Make amends? As if a two-word reluctant redress made up for years of emptiness, heartache, agony? Did he really think that was an equal exchange?

But he didn’t know. He couldn’t know how much she’d endured, the gossip and shame, the loss and heartbreak. He had no idea of the hell she’d been through, and she wouldn’t weaken and shame herself by telling him now.

‘Well, then,’ she said, and her voice sounded flat, lifeless. ‘I suppose that’s all there is to say.’

Angelo nodded, the movement no more than a terse jerk of his head. ‘I suppose so.’

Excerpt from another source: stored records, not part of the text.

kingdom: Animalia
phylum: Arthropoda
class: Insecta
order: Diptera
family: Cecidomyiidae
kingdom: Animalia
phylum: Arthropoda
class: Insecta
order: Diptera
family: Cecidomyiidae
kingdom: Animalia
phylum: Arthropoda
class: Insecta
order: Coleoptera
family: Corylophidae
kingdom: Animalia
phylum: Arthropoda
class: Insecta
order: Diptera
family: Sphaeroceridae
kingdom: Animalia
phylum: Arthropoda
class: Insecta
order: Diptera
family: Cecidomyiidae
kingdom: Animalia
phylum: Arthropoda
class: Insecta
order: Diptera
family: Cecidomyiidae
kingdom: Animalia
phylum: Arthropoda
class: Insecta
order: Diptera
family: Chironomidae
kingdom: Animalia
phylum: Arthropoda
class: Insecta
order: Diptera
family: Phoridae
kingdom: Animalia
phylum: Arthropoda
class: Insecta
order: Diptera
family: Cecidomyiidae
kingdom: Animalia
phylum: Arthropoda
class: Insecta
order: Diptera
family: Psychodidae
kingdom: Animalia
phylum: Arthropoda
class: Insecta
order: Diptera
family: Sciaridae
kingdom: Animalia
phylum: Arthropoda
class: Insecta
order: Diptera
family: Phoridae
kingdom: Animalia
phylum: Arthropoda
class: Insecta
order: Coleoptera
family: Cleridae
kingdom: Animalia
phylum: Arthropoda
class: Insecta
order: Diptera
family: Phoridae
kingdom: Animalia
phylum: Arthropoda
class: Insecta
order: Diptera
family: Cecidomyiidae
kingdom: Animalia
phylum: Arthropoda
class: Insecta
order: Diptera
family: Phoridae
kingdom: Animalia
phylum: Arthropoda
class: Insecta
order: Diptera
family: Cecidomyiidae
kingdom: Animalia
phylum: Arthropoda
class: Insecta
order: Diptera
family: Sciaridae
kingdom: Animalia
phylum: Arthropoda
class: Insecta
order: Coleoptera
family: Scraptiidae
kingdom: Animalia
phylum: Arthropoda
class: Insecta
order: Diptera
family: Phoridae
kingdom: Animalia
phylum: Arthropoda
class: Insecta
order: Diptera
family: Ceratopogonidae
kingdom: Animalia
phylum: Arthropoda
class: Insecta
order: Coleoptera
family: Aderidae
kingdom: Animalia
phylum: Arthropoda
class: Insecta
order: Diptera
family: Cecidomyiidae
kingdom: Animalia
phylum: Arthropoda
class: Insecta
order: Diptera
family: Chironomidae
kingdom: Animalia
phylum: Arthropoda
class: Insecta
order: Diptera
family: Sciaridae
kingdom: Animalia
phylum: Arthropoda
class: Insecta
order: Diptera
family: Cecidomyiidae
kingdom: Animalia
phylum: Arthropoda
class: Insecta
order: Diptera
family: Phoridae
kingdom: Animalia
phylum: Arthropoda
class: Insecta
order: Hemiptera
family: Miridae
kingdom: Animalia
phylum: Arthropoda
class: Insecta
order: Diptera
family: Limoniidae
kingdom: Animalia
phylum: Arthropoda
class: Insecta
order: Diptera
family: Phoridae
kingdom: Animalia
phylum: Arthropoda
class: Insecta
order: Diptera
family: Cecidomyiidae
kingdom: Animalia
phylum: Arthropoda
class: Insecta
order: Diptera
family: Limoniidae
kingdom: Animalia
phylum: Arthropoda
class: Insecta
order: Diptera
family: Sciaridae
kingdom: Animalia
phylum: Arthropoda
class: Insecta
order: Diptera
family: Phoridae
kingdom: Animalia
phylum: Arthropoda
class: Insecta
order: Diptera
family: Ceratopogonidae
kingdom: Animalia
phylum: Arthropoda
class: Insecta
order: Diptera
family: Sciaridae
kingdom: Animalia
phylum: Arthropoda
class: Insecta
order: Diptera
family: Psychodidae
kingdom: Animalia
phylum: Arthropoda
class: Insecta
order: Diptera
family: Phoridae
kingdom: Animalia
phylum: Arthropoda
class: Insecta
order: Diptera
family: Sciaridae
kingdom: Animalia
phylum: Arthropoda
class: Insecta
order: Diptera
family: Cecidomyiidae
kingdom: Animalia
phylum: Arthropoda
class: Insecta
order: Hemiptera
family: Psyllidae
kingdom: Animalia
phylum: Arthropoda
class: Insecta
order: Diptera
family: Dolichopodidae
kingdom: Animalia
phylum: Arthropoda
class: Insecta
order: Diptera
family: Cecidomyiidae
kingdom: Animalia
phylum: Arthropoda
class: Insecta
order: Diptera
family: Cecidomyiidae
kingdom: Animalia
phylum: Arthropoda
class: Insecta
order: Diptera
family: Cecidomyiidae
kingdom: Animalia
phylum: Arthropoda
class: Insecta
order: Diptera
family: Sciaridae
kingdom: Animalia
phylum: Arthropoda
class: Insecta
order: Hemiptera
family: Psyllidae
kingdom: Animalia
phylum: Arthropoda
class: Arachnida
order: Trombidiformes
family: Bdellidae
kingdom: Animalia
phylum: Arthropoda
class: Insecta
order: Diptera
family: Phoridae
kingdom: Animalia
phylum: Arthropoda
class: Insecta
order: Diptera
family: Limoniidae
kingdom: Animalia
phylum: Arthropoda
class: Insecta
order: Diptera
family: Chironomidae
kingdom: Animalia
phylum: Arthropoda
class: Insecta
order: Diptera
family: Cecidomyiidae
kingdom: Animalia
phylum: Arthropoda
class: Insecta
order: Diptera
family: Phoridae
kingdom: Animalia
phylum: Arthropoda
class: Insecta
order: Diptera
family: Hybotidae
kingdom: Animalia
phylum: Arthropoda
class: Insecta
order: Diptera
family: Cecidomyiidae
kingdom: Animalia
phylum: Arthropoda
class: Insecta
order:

She made herself look at him then, for surely this was goodbye. The goodbye they’d never had. They lived in different worlds now; she was a maid, he was a billionaire. And while she cherished the memory of who he’d once been, she knew she didn’t even recognise this haughty man with his hostile gaze and designer suit. He was so different from the tousle-haired boy with the sad eyes and the sudden smile, the boy who had hated her to see him vulnerable and yet had sought her out in the sweetest, most unexpected moments. What had happened to that boy?

Staring at Angelo’s hard countenance, Lucia knew he was long gone. And the unyielding man in front of her was no more than a wealthy stranger. She felt a sudden sweep of sorrow at the thought, too overwhelming to ignore, and she closed her eyes. She missed that boy. She missed the girl she’d been with him, full of irrepressible hope and happiness. The girl and boy they’d been were gone now, changed forever by circumstance and suffering.